WHAT THIS TASK INVOLVES = Present the text lines of all the records below as a Markdown table with two columns, "Row" and "Text", where "Row" holds a running row number. Omit blank lines and leave the pictures out.

BEGIN LISTED ENTRIES

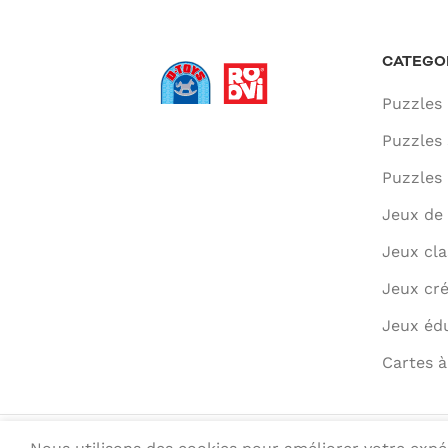
CATEGO
Puzzles 
Puzzles 
Puzzles 
Jeux de 
Jeux cla
Jeux cré
Jeux édu
Cartes à
© 2022 ROOVI.RO All rights reserved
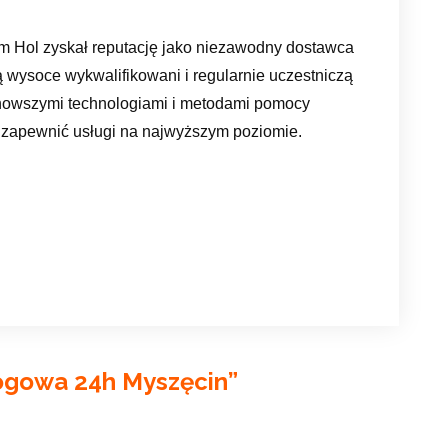
m Hol zyskał reputację jako niezawodny dostawca
 wysoce wykwalifikowani i regularnie uczestniczą
jnowszymi technologiami i metodami pomocy
e zapewnić usługi na najwyższym poziomie.
gowa 24h Myszęcin
”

END LISTED ENTRIES

SOLUTION TO THIS PROBLEM =
| Row | Text |
|---|---|
| 1 | CATEGO |
| 2 | Puzzles  |
| 3 | Puzzles  |
| 4 | Puzzles  |
| 5 | Jeux de  |
| 6 | Jeux cla |
| 7 | Jeux cré |
| 8 | Jeux édu |
| 9 | Cartes à |
| 10 | © 2022 ROOVI.RO All rights reserved |
| 11 | m Hol zyskał reputację jako niezawodny dostawca |
| 12 |  wysoce wykwalifikowani i regularnie uczestniczą |
| 13 | jnowszymi technologiami i metodami pomocy |
| 14 | e zapewnić usługi na najwyższym poziomie. |
| 15 | gowa 24h Myszęcin |
| 16 | ” |